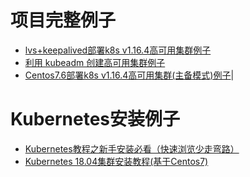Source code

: 

# 项目完整例子
* [lvs+keepalived部署k8s v1.16.4高可用集群例子](https://www.kubernetes.org.cn/6634.html)
* [利用 kubeadm 创建高可用集群例子](https://kubernetes.io/zh/docs/setup/production-environment/tools/kubeadm/high-availability/)
* [Centos7.6部署k8s v1.16.4高可用集群(主备模式)例子](https://www.kubernetes.org.cn/6632.html)|

# Kubernetes安装例子
* [Kubernetes教程之新手安装必看（快速浏览少走弯路）](https://segmentfault.com/a/1190000022809164)
* [ Kubernetes 18.04集群安装教程(基于Centos7)](https://learnku.com/docs/go-micro-build/1.0/kubernetes-1804-cluster-installation-tutorial-based-on-centos7/8877)


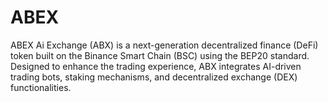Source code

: # ABEX
ABEX Ai Exchange (ABX) is a next-generation decentralized finance (DeFi) token built on the Binance Smart Chain (BSC) using the BEP20 standard. Designed to enhance the trading experience, ABX integrates AI-driven trading bots, staking mechanisms, and decentralized exchange (DEX) functionalities. 
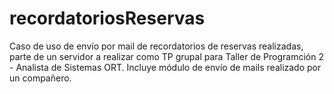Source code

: # recordatoriosReservas

Caso de uso de envío por mail de recordatorios de reservas realizadas, parte de un servidor a realizar como TP grupal para Taller de Programción 2 - Analista de Sistemas ORT.
Incluye módulo de envío de mails realizado por un compañero.
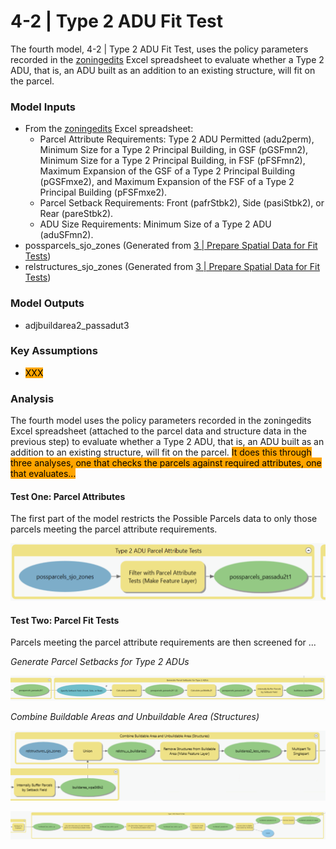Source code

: # 4-2 | Type 2 ADU Fit Test

The fourth model, 4-2 | Type 2 ADU Fit Test, uses the policy parameters recorded in the [zoningedits](../../analysis-preparation/tabular-inputs/#tabular-inputs) Excel spreadsheet to evaluate whether a Type 2 ADU, that is, an ADU built as an addition to an existing structure, will fit on the parcel.

### Model Inputs

* From the [zoningedits](../../analysis-preparation/tabular-inputs/) Excel spreadsheet:
  * Parcel Attribute Requirements: Type 2 ADU Permitted (adu2perm), Minimum Size for a Type 2 Principal Building, in GSF (pGSFmn2), Minimum Size for a Type 2 Principal Building, in FSF (pFSFmn2), Maximum Expansion of the GSF of a Type 2 Principal Building (pGSFmxe2), and Maximum Expansion of the FSF of a Type 2 Principal Building (pFSFmxe2).
  * Parcel Setback Requirements: Front (pafrStbk2), Side (pasiStbk2), or Rear (pareStbk2).
  * ADU Size Requirements: Minimum Size of a Type 2 ADU (aduSFmn2).
* possparcels\_sjo\_zones (Generated from [3 | Prepare Spatial Data for Fit Tests](../../analysis-steps/3-or-prepare-spatial-data-for-fit-tests.md))
* relstructures\_sjo\_zones (Generated from [3 | Prepare Spatial Data for Fit Tests](../../analysis-steps/3-or-prepare-spatial-data-for-fit-tests.md))

### Model Outputs

* adjbuildarea2\_passadut3

### Key Assumptions

* <mark style="background-color:orange;">XXX</mark>

### Analysis

The fourth model uses the policy parameters recorded in the zoningedits Excel spreadsheet (attached to the parcel data and structure data in the previous step) to evaluate whether a Type 2 ADU, that is, an ADU built as an addition to an existing structure, will fit on the parcel. <mark style="background-color:orange;">It does this through three analyses, one that checks the parcels against required attributes, one that evaluates...</mark>

#### Test One: Parcel Attributes

The first part of the model restricts the Possible Parcels data to only those parcels meeting the parcel attribute requirements.&#x20;

![Screenshot of Model 4, Group 1: Type 2 ADU Parcel Attribute Tests. Click to expand.](../../.gitbook/assets/4-1a.png)

#### Test Two: Parcel Fit Tests

Parcels meeting the parcel attribute requirements are then screened for ...&#x20;

_Generate Parcel Setbacks for Type 2 ADUs_

![Screenshot of Model 4, Group 2a: Generate Parcel Setbacks for Type 2 ADUs. Click to expand.](../../.gitbook/assets/4b.png)

_Combine Buildable Areas and Unbuildable Area (Structures)_

![Screenshot of Model 4, Group 2b: Combinate Buildable Areas and Unbuildable Areas (Structures). Click to expand.](<../../.gitbook/assets/4c (1).png>)

![](../../.gitbook/assets/4d.png)



###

*****

Please return the records above exactly as written, dropping every picture.

▸ Answer to this task
Source code

: 

# 项目完整例子
* [lvs+keepalived部署k8s v1.16.4高可用集群例子](https://www.kubernetes.org.cn/6634.html)
* [利用 kubeadm 创建高可用集群例子](https://kubernetes.io/zh/docs/setup/production-environment/tools/kubeadm/high-availability/)
* [Centos7.6部署k8s v1.16.4高可用集群(主备模式)例子](https://www.kubernetes.org.cn/6632.html)|

# Kubernetes安装例子
* [Kubernetes教程之新手安装必看（快速浏览少走弯路）](https://segmentfault.com/a/1190000022809164)
* [ Kubernetes 18.04集群安装教程(基于Centos7)](https://learnku.com/docs/go-micro-build/1.0/kubernetes-1804-cluster-installation-tutorial-based-on-centos7/8877)


Source code

: # ABEX
ABEX Ai Exchange (ABX) is a next-generation decentralized finance (DeFi) token built on the Binance Smart Chain (BSC) using the BEP20 standard. Designed to enhance the trading experience, ABX integrates AI-driven trading bots, staking mechanisms, and decentralized exchange (DEX) functionalities. 
Source code

: # recordatoriosReservas

Caso de uso de envío por mail de recordatorios de reservas realizadas, parte de un servidor a realizar como TP grupal para Taller de Programción 2 - Analista de Sistemas ORT.
Incluye módulo de envío de mails realizado por un compañero.
Source code

: # 4-2 | Type 2 ADU Fit Test

The fourth model, 4-2 | Type 2 ADU Fit Test, uses the policy parameters recorded in the [zoningedits](../../analysis-preparation/tabular-inputs/#tabular-inputs) Excel spreadsheet to evaluate whether a Type 2 ADU, that is, an ADU built as an addition to an existing structure, will fit on the parcel.

### Model Inputs

* From the [zoningedits](../../analysis-preparation/tabular-inputs/) Excel spreadsheet:
  * Parcel Attribute Requirements: Type 2 ADU Permitted (adu2perm), Minimum Size for a Type 2 Principal Building, in GSF (pGSFmn2), Minimum Size for a Type 2 Principal Building, in FSF (pFSFmn2), Maximum Expansion of the GSF of a Type 2 Principal Building (pGSFmxe2), and Maximum Expansion of the FSF of a Type 2 Principal Building (pFSFmxe2).
  * Parcel Setback Requirements: Front (pafrStbk2), Side (pasiStbk2), or Rear (pareStbk2).
  * ADU Size Requirements: Minimum Size of a Type 2 ADU (aduSFmn2).
* possparcels\_sjo\_zones (Generated from [3 | Prepare Spatial Data for Fit Tests](../../analysis-steps/3-or-prepare-spatial-data-for-fit-tests.md))
* relstructures\_sjo\_zones (Generated from [3 | Prepare Spatial Data for Fit Tests](../../analysis-steps/3-or-prepare-spatial-data-for-fit-tests.md))

### Model Outputs

* adjbuildarea2\_passadut3

### Key Assumptions

* <mark style="background-color:orange;">XXX</mark>

### Analysis

The fourth model uses the policy parameters recorded in the zoningedits Excel spreadsheet (attached to the parcel data and structure data in the previous step) to evaluate whether a Type 2 ADU, that is, an ADU built as an addition to an existing structure, will fit on the parcel. <mark style="background-color:orange;">It does this through three analyses, one that checks the parcels against required attributes, one that evaluates...</mark>

#### Test One: Parcel Attributes

The first part of the model restricts the Possible Parcels data to only those parcels meeting the parcel attribute requirements.&#x20;

![Screenshot of Model 4, Group 1: Type 2 ADU Parcel Attribute Tests. Click to expand.](../../.gitbook/assets/4-1a.png)

#### Test Two: Parcel Fit Tests

Parcels meeting the parcel attribute requirements are then screened for ...&#x20;

_Generate Parcel Setbacks for Type 2 ADUs_

![Screenshot of Model 4, Group 2a: Generate Parcel Setbacks for Type 2 ADUs. Click to expand.](../../.gitbook/assets/4b.png)

_Combine Buildable Areas and Unbuildable Area (Structures)_

![Screenshot of Model 4, Group 2b: Combinate Buildable Areas and Unbuildable Areas (Structures). Click to expand.](<../../.gitbook/assets/4c (1).png>)

![](../../.gitbook/assets/4d.png)



###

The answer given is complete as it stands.